As the cocoons grew – from one larval age to the other – not only did the consumption of leaves increase, but also the demand for ever larger spaces, until entire rooms, carefully environmentally controlled, were occupied. The most ventilated and well heated rooms in the premises became silkworm nurseries, with stoves and thermometers to control the temperature. At times built as towers, these structures have also contributed to shaping the rural landscape of Umbria: they are the architectonic testament of an economic reality, which in time, has found profound changes
During the summer months, from May to August, everyone in the family would work to replenish the leaf supply – which needed to be fresh and moist-free – clean the trellises to avoid infections, select the best specimens and harvest the ripe cocoons before the chrysalis pierced the protective casing, made of one single extremely thin continuous thread of a length comprised between 300 and 1000 meters.

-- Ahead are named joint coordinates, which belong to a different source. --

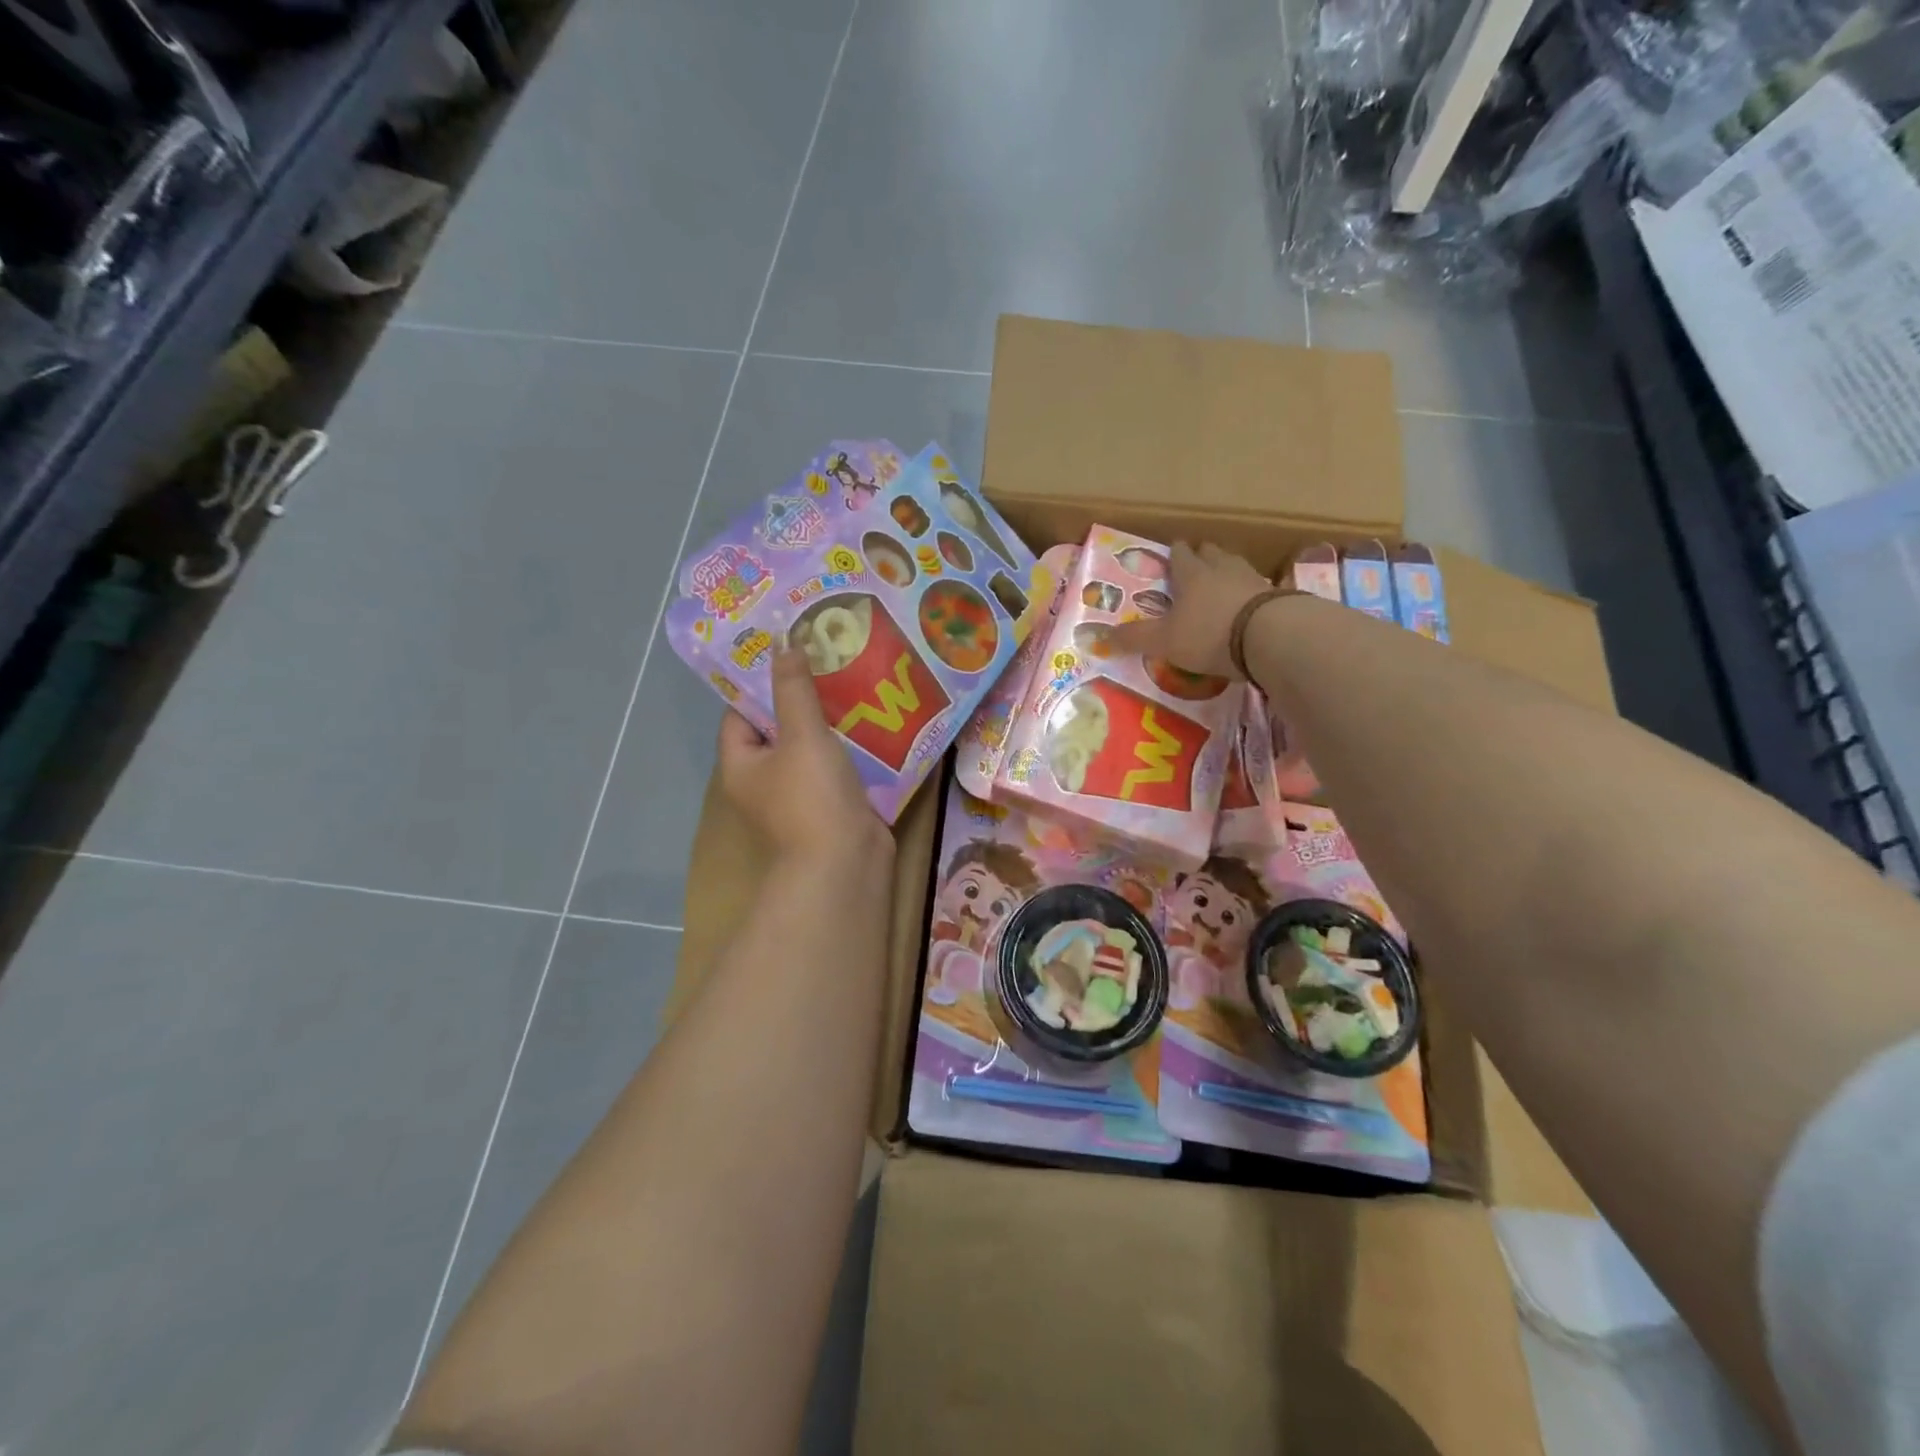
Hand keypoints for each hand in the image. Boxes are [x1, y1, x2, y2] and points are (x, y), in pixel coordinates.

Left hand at [718, 646, 887, 861]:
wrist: (845, 863)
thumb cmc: (812, 797)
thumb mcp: (801, 735)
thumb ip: (793, 689)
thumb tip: (782, 644)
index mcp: (742, 764)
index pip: (740, 714)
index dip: (759, 683)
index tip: (786, 653)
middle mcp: (765, 780)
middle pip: (778, 729)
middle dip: (801, 698)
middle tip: (827, 661)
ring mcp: (799, 796)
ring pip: (811, 748)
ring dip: (830, 722)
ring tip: (854, 682)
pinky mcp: (832, 806)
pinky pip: (837, 767)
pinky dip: (850, 747)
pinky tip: (873, 722)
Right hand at [1110, 541, 1269, 677]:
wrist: (1273, 636)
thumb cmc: (1209, 633)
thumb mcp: (1164, 641)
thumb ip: (1135, 638)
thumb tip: (1099, 636)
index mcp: (1192, 575)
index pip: (1180, 555)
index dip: (1174, 554)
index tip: (1172, 552)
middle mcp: (1223, 569)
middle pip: (1212, 553)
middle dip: (1203, 556)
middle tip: (1196, 564)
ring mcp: (1254, 580)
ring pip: (1237, 566)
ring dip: (1228, 571)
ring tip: (1222, 582)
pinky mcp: (1278, 597)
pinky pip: (1260, 588)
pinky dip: (1251, 593)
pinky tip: (1250, 605)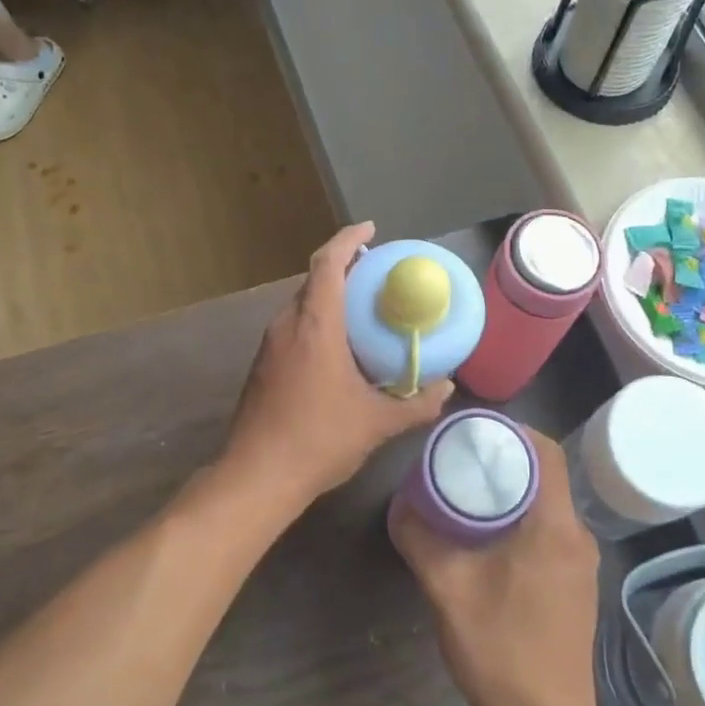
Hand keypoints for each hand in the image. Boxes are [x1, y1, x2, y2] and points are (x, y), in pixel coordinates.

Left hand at [224, 222, 451, 507]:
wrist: (257, 475)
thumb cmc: (319, 439)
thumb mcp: (377, 423)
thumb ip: (416, 404)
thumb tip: (447, 389)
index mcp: (315, 325)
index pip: (328, 263)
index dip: (349, 239)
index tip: (371, 229)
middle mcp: (287, 324)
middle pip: (314, 279)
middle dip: (344, 268)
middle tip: (378, 274)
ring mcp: (270, 345)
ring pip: (302, 304)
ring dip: (329, 296)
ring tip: (363, 308)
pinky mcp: (262, 365)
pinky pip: (293, 326)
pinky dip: (317, 320)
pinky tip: (338, 347)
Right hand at [389, 429, 602, 705]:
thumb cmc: (499, 650)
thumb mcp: (447, 588)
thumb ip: (420, 537)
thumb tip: (400, 502)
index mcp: (555, 525)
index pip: (545, 450)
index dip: (512, 430)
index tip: (474, 431)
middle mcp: (578, 535)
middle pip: (547, 474)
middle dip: (506, 459)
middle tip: (461, 459)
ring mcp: (582, 563)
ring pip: (548, 504)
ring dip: (513, 490)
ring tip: (469, 492)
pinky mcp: (577, 584)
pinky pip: (550, 530)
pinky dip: (522, 518)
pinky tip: (489, 536)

For the distinctive characteristics of the autochthonous silkworm, Umbria became a provider of raw material of excellent quality, resistant to illnesses and infections.
After the growing period was over, the cocoons would be treated by dipping them in hot water before being sold. In the farmer’s homes, special machinery was used either manually or mechanically, to allow the threads to be woven into a thicker one.
A silky white filled the workspaces, recreated today in Bevagna during the annual Medieval Gaite markets, when the Gaita of Saint Mary reenacts with patience and detail the various steps of the silkworm breeding: from the time the larvae are carefully deposited on the mulberry leaf-bed, until their rise into the woods to make the cocoon, from the boiling of the latter to the production of the thread by using a refined hydraulic mill. Scenes and gestures which remind us of the time when the Umbrian farmhouses were filled with the mono-tone and deafening sound of the worms relentlessly chomping down on the tender mulberry leaves.